The fighters believed to be backed by neighboring Rwanda already have seized the provincial capital of Goma this week and later took the nearby town of Sake on Wednesday.

The violence has forced more than 100,000 people to flee, more than half of whom are children, according to the U.N. children’s agency.

While they have vowed to overthrow President Joseph Kabila’s government, they remain some 1,000 miles (1,600 kilometers) from the capital of Kinshasa in a country of dense jungle with few paved roads.

Meanwhile, hundreds of Congolese soldiers who had retreated from Goma days earlier were holed up in Minova, a lakeside city on the road to Bukavu.

"We are waiting for orders, but they haven’t come yet. We’re hungry and have spent five days sleeping in the bush under the rain," said a Congolese army major who spoke on condition of anonymity because of the sensitivity of the matter.

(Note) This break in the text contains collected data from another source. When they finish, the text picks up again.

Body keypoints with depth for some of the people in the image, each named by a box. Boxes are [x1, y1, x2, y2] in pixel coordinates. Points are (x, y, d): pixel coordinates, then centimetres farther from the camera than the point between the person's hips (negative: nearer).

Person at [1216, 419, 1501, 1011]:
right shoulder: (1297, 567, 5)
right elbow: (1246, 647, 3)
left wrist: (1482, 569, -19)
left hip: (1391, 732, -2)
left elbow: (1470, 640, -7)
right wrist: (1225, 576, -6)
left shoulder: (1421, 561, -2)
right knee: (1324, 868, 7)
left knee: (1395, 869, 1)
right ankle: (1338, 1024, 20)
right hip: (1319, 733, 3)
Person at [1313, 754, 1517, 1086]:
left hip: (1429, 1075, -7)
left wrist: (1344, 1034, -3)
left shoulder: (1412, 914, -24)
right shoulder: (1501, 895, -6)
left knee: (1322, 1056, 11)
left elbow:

The rebels are believed to be backed by Rwanda, and to a smaller extent by Uganda, which are accused of equipping them with sophisticated arms, including night vision goggles and 120 mm mortars.

A report released Wednesday by the U.N. Group of Experts said both Rwanda and Uganda have "cooperated to support the creation and expansion of the political branch of M23 and have consistently advocated on behalf of the rebels."

The report’s release, just one day after the violent takeover of Goma, is sure to increase pressure on the international community to confront the two eastern African countries over their role in neighboring Congo’s conflict.

Both Rwanda and Uganda have repeatedly denied supporting the M23 movement and have faced little international criticism over the allegations.

Goma was last threatened by rebels in 2008 when fighters from the now-defunct National Congress for the Defense of the People, or CNDP, stopped just short of the city.

Their backs to the wall, the Congolese government agreed to enter into talks with the CNDP and a year later, on March 23, 2009, a peace deal was negotiated calling for the CNDP to put down their arms in return for being integrated into the national army.

The peace deal fell apart this April, when up to 700 soldiers, most of them ex-CNDP members, defected from the army, claiming that the Congolese government had failed to uphold their end of the deal. Like in 2008, they again advanced toward Goma. This time, the city fell and the disastrous consequences for the population were already on display.